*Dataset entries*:
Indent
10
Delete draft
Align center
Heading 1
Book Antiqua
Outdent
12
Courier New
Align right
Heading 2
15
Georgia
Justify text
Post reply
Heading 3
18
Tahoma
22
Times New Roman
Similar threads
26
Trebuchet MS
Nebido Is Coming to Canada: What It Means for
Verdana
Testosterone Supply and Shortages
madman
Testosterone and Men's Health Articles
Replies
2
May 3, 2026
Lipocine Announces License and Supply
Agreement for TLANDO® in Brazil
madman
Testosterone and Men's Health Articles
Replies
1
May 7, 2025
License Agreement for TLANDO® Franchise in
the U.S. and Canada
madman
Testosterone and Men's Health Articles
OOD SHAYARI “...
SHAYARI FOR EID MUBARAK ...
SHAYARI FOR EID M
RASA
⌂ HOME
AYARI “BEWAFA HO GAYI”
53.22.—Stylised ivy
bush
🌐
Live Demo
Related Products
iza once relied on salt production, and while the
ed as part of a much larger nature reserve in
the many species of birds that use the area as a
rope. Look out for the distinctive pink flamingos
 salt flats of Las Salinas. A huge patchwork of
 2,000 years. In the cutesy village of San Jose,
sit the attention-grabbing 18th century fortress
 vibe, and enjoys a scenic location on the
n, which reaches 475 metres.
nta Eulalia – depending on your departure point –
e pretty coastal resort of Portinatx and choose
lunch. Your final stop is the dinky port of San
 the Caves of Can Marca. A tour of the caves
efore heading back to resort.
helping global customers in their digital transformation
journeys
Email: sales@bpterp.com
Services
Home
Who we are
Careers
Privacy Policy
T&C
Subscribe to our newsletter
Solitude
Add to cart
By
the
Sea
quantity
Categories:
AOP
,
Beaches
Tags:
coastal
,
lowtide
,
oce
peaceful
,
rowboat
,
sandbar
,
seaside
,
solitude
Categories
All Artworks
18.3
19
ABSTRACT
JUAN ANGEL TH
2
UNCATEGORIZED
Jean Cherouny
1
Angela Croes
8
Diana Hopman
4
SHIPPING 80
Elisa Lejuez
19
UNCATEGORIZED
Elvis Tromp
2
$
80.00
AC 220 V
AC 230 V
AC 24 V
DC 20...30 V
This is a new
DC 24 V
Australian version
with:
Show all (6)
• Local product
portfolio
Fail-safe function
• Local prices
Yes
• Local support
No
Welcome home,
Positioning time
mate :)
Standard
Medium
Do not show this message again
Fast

*What is required*:
Reproduce each entry above character for character.

*Response*:
Indent
10
Delete draft
Align center
Heading 1
Book Antiqua
Outdent
12
Courier New
Align right
Heading 2
15
Georgia
Justify text
Post reply
Heading 3
18
Tahoma
22
Times New Roman
Similar threads
26
Trebuchet MS
Nebido Is Coming to Canada: What It Means for
Verdana
Testosterone Supply and Shortages
madman
Testosterone and Men's Health Articles
Replies
2
May 3, 2026
Lipocine Announces License and Supply
Agreement for TLANDO® in Brazil
madman
Testosterone and Men's Health Articles
Replies
1
May 7, 2025
License Agreement for TLANDO® Franchise in
the U.S. and Canada
madman
Testosterone and Men's Health Articles
OOD SHAYARI “...
SHAYARI FOR EID MUBARAK ...
SHAYARI FOR EID M
RASA
⌂ HOME
AYARI “BEWAFA HO GAYI”
53.22.—Stylised ivy
bush
🌐
Live Demo
Related Products
iza once relied on salt production, and while the
ed as part of a much larger nature reserve in
the many species of birds that use the area as a
rope. Look out for the distinctive pink flamingos
 salt flats of Las Salinas. A huge patchwork of
 2,000 years. In the cutesy village of San Jose,
sit the attention-grabbing 18th century fortress
 vibe, and enjoys a scenic location on the
n, which reaches 475 metres.
nta Eulalia – depending on your departure point –
e pretty coastal resort of Portinatx and choose
lunch. Your final stop is the dinky port of San
 the Caves of Can Marca. A tour of the caves
efore heading back to resort.
helping global customers in their digital transformation
journeys
Email: sales@bpterp.com
Services
Home
Who we are
Careers
Privacy Policy
T&C
Subscribe to our newsletter
Solitude
Add to cart
By
the
Sea
quantity
Categories:
AOP
,
Beaches
Tags:
coastal
,
lowtide
,
oce
peaceful
,
rowboat
,
sandbar
,
seaside
,
solitude
Categories
All Artworks
18.3
19
ABSTRACT
JUAN ANGEL TH
2
UNCATEGORIZED
Jean Cherouny
1
Angela Croes
8
Diana Hopman
4
SHIPPING 80
Elisa Lejuez
19
UNCATEGORIZED
Elvis Tromp
2
$
80.00
AC 220 V
AC 230 V
AC 24 V
DC 20...30 V
This is a new
DC 24 V
Australian version
with:
Show all (6)
• Local product
portfolio
Fail-safe function
• Local prices
Yes
• Local support
No
Welcome home,
Positioning time
mate :)
Standard
Medium
Do not show this message again
Fast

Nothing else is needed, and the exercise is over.